President Donald Trump and an order of pro-life nuns achieved a solid victory at the United States Supreme Court on Wednesday as the high court ruled that the Trump administration acted within its authority to provide an exemption to the Affordable Care Act (Obamacare) for the Little Sisters of the Poor, a group of Catholic nuns who have been at the center of a national debate over faith vs. Obamacare.

This ruling means the sisters will not have to violate their religious beliefs and can opt-out of the Obamacare provision that requires employers to provide contraception coverage to their employees.

The court ruled 7-2 in favor of the Trump administration and the Catholic charity. Chief Justice John Roberts voted with the conservative majority. “For over 150 years, the Little Sisters have engaged in faithful service and sacrifice, motivated by a religious calling to surrender all for the sake of their brother,” Justice Clarence Thomas wrote in the majority opinion. “But for the past seven years, they —like many other religious objectors who have participated in the litigation and rulemakings leading up to today’s decision— have had to fight for the ability to continue in their noble work without violating their sincerely held religious beliefs. We hold today that the Departments had the statutory authority to craft that exemption, as well as the contemporaneously issued moral exemption. We further hold that the rules promulgating these exemptions are free from procedural defects.”

Justice Ruth Bader Ginsburg wrote for the extreme minority, “Today, for the first time, the Court casts totally aside countervailing rights and interests in its zeal to secure religious rights to the nth degree.

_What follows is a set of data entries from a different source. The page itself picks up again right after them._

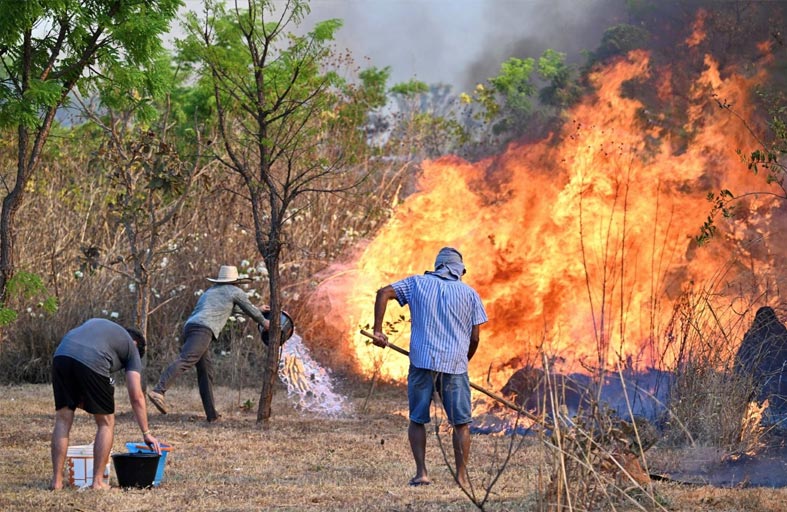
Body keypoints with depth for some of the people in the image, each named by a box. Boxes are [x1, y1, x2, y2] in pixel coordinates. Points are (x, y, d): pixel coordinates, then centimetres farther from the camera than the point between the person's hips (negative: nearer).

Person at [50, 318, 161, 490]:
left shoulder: (96, 322, 40)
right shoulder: (131, 347, 26)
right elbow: (136, 396, 18)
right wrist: (146, 433, 22)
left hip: (61, 355, 4)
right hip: (92, 362, -4)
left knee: (63, 420, 15)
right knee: (106, 423, 14)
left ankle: (57, 480, 13)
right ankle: (97, 481, 12)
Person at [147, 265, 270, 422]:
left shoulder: (210, 291, 37)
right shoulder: (235, 291, 14)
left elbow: (232, 308, 53)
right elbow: (251, 310, 25)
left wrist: (258, 310, 64)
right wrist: (263, 322, 44)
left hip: (189, 326, 8)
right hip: (203, 329, -8)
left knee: (206, 370, 12)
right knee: (184, 361, -23)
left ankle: (211, 413, 10)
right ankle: (158, 391, -42)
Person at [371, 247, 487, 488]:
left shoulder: (417, 283, 11)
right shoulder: (470, 294, 9)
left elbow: (383, 293, 0)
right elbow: (475, 337, 7)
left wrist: (377, 330, 1)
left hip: (422, 361, 1)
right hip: (455, 364, -1)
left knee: (417, 420, 11)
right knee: (461, 423, 9)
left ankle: (421, 473, 2)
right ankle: (462, 476, 7)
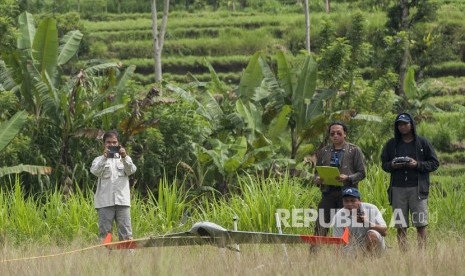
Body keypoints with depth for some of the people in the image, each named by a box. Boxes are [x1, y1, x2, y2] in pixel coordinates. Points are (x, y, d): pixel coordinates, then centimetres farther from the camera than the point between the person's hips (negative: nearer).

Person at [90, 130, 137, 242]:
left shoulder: (125, 159, 16)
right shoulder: (99, 160, 12)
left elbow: (131, 170, -3)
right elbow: (95, 171, -8)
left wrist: (124, 157, -21)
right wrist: (104, 157, -24)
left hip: (122, 200, 1)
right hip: (105, 202, -1)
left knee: (126, 233, -4)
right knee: (104, 233, -3)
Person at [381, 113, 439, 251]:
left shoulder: (422, 143, 5)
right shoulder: (391, 144, 12)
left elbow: (434, 163, 6)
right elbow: (384, 164, 17)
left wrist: (417, 164, -10)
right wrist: (392, 165, -6)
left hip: (418, 188, -2)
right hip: (398, 189, 2)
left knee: (421, 224, -7)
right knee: (400, 226, 0)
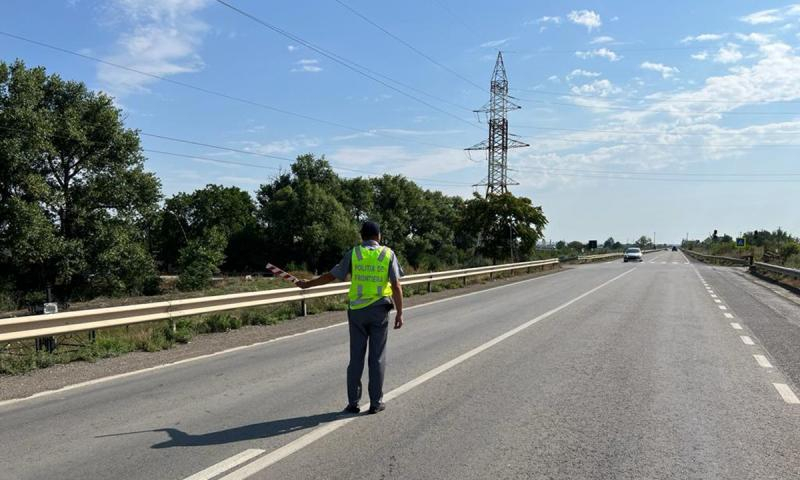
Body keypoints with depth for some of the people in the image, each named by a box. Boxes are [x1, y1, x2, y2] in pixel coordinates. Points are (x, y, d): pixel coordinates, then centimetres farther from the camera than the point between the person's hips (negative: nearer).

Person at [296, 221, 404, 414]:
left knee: (356, 358, 9)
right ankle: (376, 402, 11)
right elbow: (396, 286, -8)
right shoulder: (388, 254, -2)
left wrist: (308, 284, 16)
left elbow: (331, 276, 3)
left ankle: (353, 402, 11)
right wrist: (399, 312, -4)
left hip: (357, 311, 1)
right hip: (379, 311, -1)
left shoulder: (353, 254, -1)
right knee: (377, 358, 7)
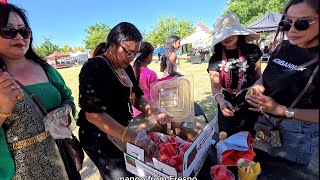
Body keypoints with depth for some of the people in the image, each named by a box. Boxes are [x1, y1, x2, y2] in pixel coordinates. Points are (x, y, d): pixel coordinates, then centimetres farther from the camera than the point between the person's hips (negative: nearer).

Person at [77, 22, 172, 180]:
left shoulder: (125, 67, 4)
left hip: (122, 134, 8)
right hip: (101, 139, -8)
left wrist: (155, 112, -8)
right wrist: (134, 137, -33)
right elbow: (94, 114, -29)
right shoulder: (94, 69, -21)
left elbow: (136, 96, 9)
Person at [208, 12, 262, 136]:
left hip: (251, 107, 1)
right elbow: (215, 86, -11)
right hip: (228, 109, 0)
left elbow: (259, 77, 6)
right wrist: (221, 100, -31)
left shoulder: (253, 51, -3)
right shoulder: (215, 59, -4)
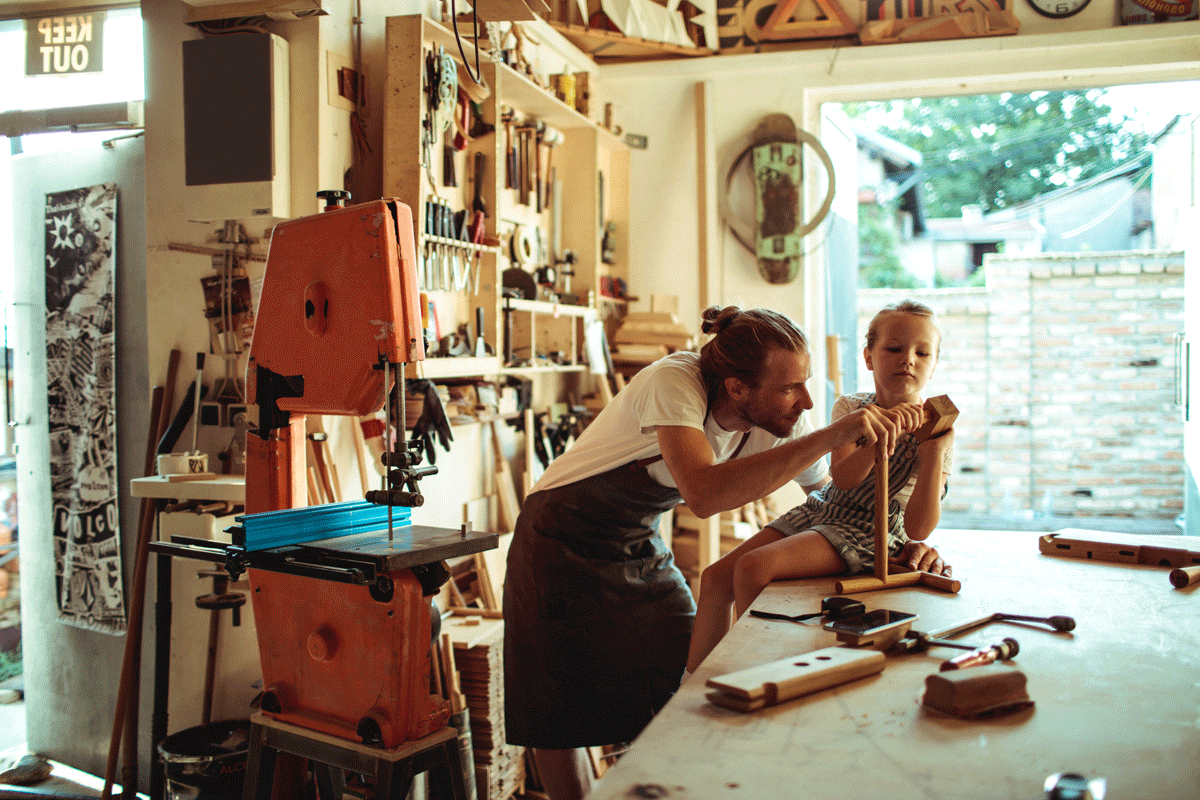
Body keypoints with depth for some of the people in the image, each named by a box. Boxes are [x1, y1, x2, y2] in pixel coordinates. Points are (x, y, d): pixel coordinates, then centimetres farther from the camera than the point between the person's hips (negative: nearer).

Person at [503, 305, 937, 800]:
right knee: (560, 719, 0)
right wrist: (831, 436, -49)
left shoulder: (778, 422, -14)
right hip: (563, 546, -5)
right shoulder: (675, 383, -33)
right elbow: (704, 494, -49)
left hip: (642, 549, 6)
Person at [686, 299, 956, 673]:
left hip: (869, 532, -6)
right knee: (716, 577, -5)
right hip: (818, 511, 6)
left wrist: (935, 451, -27)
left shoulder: (933, 430, -6)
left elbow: (918, 529, -16)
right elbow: (842, 478, -15)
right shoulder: (850, 408, 5)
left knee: (753, 567, -26)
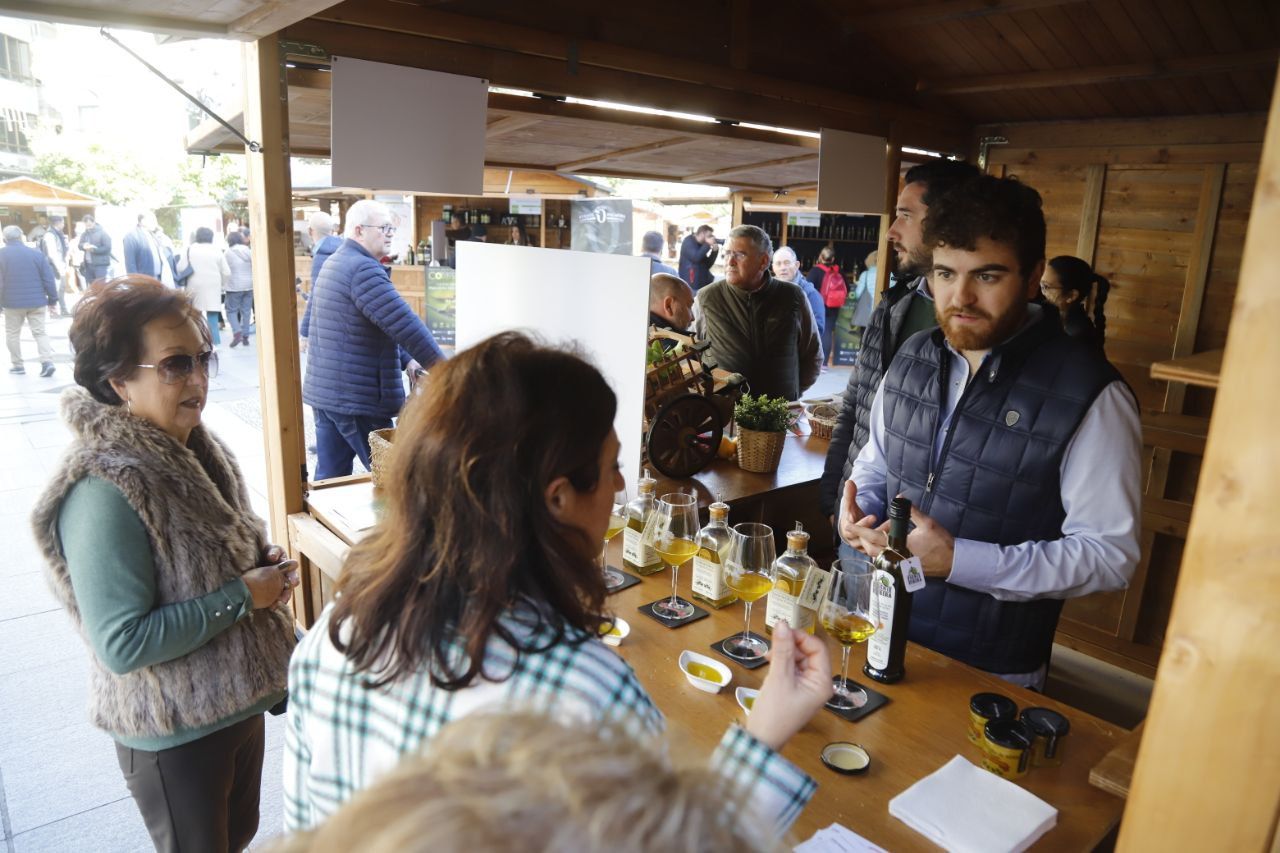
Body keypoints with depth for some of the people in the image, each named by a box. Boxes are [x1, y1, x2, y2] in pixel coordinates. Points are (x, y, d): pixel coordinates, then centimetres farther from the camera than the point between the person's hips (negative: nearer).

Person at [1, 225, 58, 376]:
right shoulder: (36, 253, 1)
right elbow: (48, 279, 0)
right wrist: (52, 298, 7)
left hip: (13, 302, -1)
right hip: (36, 301, 1)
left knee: (12, 333, 14)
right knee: (40, 332, 5)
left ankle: (17, 365, 17)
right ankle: (47, 361, -11)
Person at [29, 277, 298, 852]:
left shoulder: (192, 449, -2)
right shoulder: (104, 489, -27)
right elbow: (122, 643, -28)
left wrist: (263, 566, -7)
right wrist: (241, 596, -23)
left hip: (238, 699, 7)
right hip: (175, 734, -7)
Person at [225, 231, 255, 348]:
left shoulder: (228, 252, -7)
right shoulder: (248, 251, 3)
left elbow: (226, 270, -4)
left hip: (234, 286, -4)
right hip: (249, 285, 4)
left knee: (231, 310, 4)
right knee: (246, 311, 8)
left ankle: (237, 332, -14)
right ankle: (245, 336, 9)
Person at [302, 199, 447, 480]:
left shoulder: (334, 263, 16)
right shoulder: (363, 269, -17)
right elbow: (404, 324, -23)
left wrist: (405, 359, 15)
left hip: (324, 392, 10)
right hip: (355, 398, -10)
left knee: (329, 478, 13)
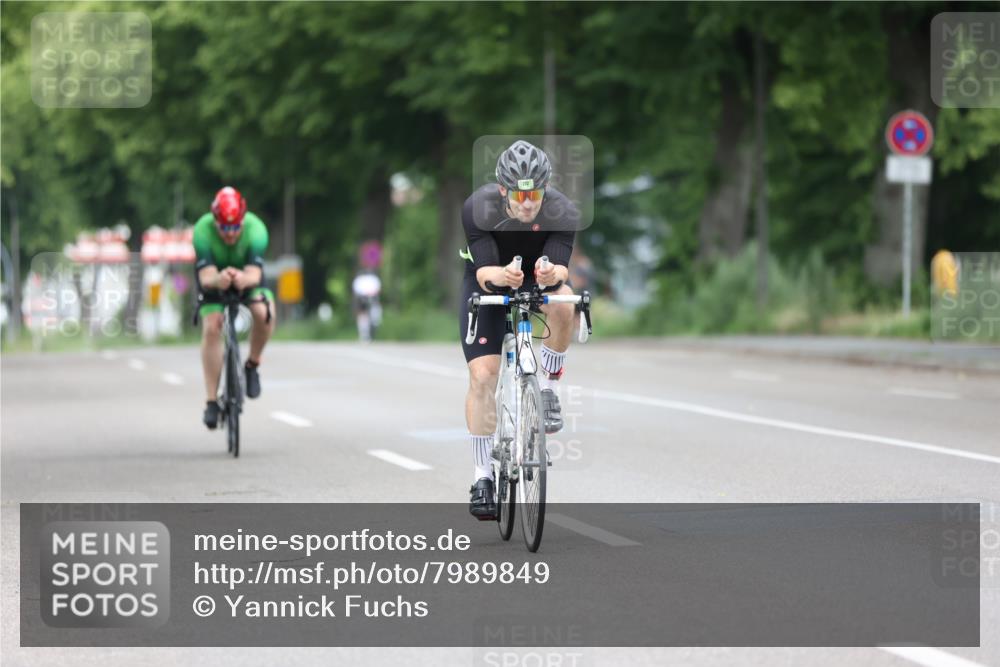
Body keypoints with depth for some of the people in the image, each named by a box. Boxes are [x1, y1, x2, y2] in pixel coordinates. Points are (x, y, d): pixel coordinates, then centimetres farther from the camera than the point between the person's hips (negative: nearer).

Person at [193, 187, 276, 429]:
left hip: (247, 278, 0)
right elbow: (206, 277, -39)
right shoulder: (203, 230, -33)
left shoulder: (256, 229, -32)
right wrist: (218, 280, -64)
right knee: (211, 328, -22)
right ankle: (211, 401, -14)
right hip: (214, 280, 0)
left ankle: (253, 365, -4)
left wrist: (244, 279, -64)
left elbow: (254, 274, -39)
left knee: (264, 311, -30)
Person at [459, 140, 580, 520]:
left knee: (564, 304, -36)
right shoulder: (478, 209, -29)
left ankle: (546, 389, -14)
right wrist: (500, 275, -57)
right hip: (488, 282, 0)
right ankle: (482, 477, -4)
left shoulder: (563, 213, -27)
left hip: (539, 282, 0)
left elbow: (561, 267, -34)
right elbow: (483, 269, -34)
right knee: (483, 375, -14)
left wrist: (551, 274, -58)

Destructive of the Women’s Health Amendment, this Court leaves women workers to fend for themselves, to seek contraceptive coverage from sources other than their employer’s insurer, and, absent another available source of funding, to pay for contraceptive services out of their own pockets.” Justice Sonia Sotomayor is the other dissenter.

The Catholic nuns had previously commented, “We dedicate our lives to this because we believe in the dignity of every human life at every stage of life from conception until natural death. So, we’ve devoted our lives —by religious vows— to caring for the elderly. And, we literally are by their bedside holding their hand as they pass on to eternal life. So, it’s unthinkable for us, on the one way, to be holding the hand of the dying elderly, and on the other hand, to possibly be facilitating the taking of innocent unborn life.”

Conservatives hailed the decision. Judicial Crisis Network Vice President and Senior Counsel Frank Scaturro tweeted, “It is outrageous that the Obama administration forced a group of nuns to violate their religious beliefs in the first place. The Court’s decision today upholding that exemption is a victory for freedom of religion and conscience—for the Little Sisters and for everyone. Let’s be thankful that the Little Sisters’ ordeal in court has finally ended.”

Liberals bitterly criticized the decision. “This is a shameful decision from the Supreme Court,” said Bridgitte Amiri, the deputy director of the ACLU’s Reproductive Freedom Project. “Religious liberty is a fundamental right, but it does not grant a license to discriminate. Denying employees and students coverage for birth control will limit their ability to decide whether and when to have a family and make other decisions about their futures. And it will exacerbate existing inequalities, falling hardest on people with the fewest resources and people of color.”

But Marjorie Dannenfelser, the president of the pro-life Susan B. Anthony List, successfully countered the ACLU: “Today is a major victory for President Trump, who has courageously fought to protect the Little Sisters of the Poor from the Obama-Biden HHS abortifacient mandate. We commend President Trump for standing strong for the Little Sisters of the Poor – his record stands in stark contrast to that of Joe Biden, who helped launch this assault as Obama’s Vice President nearly a decade ago.”